- **ABOUT THIS EXERCISE**
Lines below starting with the line with "left wrist: (403, 322)" and going on through the line with "left eye: (148, 87)" must be output exactly; the rest of the records must be left out.

- **INPUT RECORDS**
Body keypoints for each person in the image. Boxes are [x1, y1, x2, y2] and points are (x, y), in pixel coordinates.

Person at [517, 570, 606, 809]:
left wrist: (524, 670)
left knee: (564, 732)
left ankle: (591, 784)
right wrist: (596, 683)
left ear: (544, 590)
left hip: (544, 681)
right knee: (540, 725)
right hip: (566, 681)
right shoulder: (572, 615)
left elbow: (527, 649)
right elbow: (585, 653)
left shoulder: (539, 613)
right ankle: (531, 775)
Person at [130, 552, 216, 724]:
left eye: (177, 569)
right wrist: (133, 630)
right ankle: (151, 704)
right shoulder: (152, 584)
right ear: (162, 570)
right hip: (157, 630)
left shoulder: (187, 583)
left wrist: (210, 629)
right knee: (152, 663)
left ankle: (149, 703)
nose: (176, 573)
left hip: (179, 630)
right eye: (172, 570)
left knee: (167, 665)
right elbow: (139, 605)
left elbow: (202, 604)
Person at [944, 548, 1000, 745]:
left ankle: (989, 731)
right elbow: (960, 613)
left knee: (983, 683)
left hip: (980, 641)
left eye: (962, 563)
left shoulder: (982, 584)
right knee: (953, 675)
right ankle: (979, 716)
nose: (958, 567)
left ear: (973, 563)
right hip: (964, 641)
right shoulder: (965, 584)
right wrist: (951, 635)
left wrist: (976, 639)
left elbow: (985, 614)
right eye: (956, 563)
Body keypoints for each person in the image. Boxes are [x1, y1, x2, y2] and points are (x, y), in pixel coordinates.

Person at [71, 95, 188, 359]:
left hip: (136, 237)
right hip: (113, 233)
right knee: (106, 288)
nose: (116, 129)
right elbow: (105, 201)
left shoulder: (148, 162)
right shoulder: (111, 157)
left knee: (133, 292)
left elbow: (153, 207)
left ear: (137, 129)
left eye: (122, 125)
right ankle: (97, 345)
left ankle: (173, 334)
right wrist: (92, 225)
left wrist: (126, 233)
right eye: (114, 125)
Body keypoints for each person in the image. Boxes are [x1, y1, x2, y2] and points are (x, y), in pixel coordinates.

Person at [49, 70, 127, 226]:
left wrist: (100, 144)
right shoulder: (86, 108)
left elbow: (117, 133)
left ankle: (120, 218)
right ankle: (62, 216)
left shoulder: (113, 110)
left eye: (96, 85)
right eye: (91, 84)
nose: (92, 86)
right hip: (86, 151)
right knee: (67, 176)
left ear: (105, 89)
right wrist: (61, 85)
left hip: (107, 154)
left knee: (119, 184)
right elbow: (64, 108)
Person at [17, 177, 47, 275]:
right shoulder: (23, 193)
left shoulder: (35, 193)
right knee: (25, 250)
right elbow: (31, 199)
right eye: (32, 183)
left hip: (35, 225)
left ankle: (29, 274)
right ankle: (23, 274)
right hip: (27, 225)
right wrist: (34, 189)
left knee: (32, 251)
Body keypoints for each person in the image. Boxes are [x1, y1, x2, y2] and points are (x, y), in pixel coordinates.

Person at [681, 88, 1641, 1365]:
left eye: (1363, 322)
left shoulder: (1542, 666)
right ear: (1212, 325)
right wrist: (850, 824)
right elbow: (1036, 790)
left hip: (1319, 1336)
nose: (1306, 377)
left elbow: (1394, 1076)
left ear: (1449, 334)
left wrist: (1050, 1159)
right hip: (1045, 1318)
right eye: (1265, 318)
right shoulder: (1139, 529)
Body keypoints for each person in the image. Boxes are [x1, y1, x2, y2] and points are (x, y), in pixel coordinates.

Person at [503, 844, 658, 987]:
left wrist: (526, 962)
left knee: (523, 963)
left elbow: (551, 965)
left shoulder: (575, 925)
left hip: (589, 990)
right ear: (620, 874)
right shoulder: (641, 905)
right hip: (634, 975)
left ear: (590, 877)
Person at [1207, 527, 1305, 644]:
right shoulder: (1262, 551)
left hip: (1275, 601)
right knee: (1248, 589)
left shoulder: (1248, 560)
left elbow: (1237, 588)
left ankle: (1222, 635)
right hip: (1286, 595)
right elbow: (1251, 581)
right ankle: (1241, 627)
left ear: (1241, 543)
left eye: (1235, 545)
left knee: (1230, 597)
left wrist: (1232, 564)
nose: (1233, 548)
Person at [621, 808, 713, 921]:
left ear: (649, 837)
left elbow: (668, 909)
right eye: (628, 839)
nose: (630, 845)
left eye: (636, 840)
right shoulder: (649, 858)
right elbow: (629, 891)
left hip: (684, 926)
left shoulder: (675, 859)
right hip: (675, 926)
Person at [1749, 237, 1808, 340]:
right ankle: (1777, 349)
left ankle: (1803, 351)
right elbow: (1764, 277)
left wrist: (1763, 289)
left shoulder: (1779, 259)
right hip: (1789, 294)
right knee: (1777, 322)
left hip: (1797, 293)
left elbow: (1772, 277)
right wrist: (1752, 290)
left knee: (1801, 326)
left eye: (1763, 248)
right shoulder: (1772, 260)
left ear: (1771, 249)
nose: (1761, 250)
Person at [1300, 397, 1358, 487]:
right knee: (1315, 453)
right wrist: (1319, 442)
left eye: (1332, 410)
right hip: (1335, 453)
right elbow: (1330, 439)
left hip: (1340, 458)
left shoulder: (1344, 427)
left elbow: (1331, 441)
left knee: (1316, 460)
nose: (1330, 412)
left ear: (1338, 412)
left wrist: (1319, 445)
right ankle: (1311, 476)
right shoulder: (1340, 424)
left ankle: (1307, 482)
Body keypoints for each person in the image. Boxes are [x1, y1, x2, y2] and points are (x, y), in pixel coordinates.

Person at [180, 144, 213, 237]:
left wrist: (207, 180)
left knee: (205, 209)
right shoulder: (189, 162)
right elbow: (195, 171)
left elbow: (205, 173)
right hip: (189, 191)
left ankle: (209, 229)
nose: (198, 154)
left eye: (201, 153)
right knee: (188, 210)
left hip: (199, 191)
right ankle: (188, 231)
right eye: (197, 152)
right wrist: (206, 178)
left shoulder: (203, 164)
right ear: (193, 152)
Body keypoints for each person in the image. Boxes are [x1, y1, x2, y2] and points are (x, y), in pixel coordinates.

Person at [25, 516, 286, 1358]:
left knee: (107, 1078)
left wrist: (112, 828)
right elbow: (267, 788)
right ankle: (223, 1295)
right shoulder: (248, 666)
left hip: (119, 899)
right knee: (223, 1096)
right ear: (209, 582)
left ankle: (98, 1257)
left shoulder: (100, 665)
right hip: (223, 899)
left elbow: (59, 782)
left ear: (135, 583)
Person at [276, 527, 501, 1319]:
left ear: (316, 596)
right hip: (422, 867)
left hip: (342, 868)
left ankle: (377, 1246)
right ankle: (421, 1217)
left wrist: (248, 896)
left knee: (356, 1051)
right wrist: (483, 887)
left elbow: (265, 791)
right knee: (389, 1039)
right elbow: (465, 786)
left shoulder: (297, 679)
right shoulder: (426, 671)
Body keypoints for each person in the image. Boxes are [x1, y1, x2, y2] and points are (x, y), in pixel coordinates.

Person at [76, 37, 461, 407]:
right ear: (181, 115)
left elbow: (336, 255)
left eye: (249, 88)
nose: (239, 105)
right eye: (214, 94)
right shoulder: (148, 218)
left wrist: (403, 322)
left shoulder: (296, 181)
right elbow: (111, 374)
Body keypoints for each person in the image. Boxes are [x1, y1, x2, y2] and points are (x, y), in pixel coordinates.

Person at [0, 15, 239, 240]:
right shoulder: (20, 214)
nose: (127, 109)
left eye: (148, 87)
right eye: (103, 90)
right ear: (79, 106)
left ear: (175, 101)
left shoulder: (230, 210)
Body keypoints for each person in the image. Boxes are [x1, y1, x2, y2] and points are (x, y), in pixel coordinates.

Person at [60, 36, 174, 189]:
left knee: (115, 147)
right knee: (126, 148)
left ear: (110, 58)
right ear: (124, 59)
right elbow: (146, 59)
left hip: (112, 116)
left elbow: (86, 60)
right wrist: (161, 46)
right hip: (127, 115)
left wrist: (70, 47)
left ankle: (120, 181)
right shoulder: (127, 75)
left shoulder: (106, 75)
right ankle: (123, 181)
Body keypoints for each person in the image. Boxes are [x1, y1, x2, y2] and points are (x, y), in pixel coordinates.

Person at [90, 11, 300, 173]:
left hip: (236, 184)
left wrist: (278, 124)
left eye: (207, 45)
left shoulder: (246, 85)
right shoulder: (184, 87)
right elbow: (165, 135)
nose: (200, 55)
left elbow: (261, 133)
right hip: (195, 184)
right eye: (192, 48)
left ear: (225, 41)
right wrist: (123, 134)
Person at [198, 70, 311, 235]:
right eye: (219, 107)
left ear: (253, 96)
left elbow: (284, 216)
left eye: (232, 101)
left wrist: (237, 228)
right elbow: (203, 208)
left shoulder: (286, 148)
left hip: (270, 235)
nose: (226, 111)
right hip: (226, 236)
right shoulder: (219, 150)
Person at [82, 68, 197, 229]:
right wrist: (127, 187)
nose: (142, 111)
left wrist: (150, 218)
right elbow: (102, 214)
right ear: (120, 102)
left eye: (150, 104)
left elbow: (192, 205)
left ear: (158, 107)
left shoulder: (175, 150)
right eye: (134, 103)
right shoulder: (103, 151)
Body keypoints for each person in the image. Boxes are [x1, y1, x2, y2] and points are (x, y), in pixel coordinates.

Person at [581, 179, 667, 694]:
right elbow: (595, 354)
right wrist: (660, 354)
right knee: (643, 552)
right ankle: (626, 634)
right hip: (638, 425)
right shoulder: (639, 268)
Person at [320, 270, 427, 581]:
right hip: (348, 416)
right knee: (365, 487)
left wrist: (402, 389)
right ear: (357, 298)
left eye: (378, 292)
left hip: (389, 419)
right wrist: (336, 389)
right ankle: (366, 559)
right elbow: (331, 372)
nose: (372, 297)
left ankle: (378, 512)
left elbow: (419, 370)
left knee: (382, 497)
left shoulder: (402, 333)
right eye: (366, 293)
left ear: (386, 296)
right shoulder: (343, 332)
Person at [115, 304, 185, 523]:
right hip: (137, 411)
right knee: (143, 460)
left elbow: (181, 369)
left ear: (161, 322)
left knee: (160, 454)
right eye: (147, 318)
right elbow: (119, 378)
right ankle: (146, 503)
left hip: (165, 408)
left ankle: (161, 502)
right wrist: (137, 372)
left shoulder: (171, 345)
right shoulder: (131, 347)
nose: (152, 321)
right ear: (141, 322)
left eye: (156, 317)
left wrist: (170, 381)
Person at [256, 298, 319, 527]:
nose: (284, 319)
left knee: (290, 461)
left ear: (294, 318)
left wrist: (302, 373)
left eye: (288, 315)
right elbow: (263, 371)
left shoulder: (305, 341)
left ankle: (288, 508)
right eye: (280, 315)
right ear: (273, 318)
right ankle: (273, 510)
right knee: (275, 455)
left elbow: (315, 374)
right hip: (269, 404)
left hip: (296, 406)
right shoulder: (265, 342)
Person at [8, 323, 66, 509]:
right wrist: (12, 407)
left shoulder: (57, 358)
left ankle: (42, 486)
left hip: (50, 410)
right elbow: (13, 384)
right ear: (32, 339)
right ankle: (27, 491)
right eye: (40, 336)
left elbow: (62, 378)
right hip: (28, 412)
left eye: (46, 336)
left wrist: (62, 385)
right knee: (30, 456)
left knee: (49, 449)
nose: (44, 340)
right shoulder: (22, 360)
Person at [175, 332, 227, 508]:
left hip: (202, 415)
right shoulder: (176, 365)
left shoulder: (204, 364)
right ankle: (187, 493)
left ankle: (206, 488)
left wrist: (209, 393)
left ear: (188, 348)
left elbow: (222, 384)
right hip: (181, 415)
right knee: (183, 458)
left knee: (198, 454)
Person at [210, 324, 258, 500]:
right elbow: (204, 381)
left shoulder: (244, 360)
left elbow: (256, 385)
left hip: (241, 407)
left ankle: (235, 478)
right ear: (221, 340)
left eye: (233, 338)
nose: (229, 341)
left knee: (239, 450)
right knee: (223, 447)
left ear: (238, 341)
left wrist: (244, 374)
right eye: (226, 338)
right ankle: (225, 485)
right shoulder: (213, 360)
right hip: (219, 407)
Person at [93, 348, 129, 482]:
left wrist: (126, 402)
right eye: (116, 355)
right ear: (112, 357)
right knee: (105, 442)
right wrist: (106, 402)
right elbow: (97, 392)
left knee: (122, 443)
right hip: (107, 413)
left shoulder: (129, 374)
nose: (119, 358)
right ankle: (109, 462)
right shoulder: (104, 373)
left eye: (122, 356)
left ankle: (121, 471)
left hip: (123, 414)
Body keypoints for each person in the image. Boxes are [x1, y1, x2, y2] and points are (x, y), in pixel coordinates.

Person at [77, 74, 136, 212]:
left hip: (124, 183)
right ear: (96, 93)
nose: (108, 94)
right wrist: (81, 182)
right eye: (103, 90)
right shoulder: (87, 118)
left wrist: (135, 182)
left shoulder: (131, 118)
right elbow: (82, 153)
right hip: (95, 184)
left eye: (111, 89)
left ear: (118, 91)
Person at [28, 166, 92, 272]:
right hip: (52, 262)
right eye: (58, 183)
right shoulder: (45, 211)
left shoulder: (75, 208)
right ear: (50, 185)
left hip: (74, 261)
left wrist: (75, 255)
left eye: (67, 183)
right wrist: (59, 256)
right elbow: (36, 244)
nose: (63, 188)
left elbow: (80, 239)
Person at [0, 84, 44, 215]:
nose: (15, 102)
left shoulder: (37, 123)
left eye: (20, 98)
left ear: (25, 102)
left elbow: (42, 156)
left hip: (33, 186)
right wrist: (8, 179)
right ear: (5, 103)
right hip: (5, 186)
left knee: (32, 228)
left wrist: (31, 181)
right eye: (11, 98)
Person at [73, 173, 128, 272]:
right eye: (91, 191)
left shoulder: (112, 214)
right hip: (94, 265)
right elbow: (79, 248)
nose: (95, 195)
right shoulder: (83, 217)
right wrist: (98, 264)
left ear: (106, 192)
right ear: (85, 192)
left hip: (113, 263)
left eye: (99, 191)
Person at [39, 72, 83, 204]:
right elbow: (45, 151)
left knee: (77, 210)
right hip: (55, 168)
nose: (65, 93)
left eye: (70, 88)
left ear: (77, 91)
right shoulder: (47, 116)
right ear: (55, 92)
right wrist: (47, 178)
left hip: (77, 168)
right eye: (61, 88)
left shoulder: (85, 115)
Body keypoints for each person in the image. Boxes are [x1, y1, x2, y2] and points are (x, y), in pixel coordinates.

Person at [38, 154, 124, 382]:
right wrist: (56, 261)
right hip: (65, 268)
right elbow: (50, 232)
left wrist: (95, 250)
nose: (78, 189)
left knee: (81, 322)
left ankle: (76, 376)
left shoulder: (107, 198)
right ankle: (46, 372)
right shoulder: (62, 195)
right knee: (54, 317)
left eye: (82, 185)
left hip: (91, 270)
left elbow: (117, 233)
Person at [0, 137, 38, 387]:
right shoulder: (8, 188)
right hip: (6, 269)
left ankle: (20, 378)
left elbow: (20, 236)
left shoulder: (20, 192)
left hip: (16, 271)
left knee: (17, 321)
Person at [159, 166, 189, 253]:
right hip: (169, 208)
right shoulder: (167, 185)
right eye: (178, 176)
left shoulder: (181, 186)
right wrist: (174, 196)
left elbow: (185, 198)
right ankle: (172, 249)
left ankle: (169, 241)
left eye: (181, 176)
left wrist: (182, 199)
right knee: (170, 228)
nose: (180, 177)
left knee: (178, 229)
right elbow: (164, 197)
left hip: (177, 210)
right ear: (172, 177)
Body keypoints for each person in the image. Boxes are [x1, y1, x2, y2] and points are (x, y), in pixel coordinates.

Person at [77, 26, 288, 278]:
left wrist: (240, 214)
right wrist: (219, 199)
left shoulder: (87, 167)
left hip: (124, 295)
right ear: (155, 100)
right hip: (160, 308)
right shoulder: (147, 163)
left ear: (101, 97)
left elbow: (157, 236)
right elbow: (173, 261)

- **WORKED SOLUTION**
left wrist: (403, 322)
left shoulder: (296, 181)
right elbow: (111, 374)
Body keypoints for each person in the image. Boxes are [x1, y1, x2, y2] and points are (x, y), in pixel coordinates.

Person at [0, 15, 239, 240]:
right shoulder: (20, 214)
nose: (127, 109)
left eye: (148, 87)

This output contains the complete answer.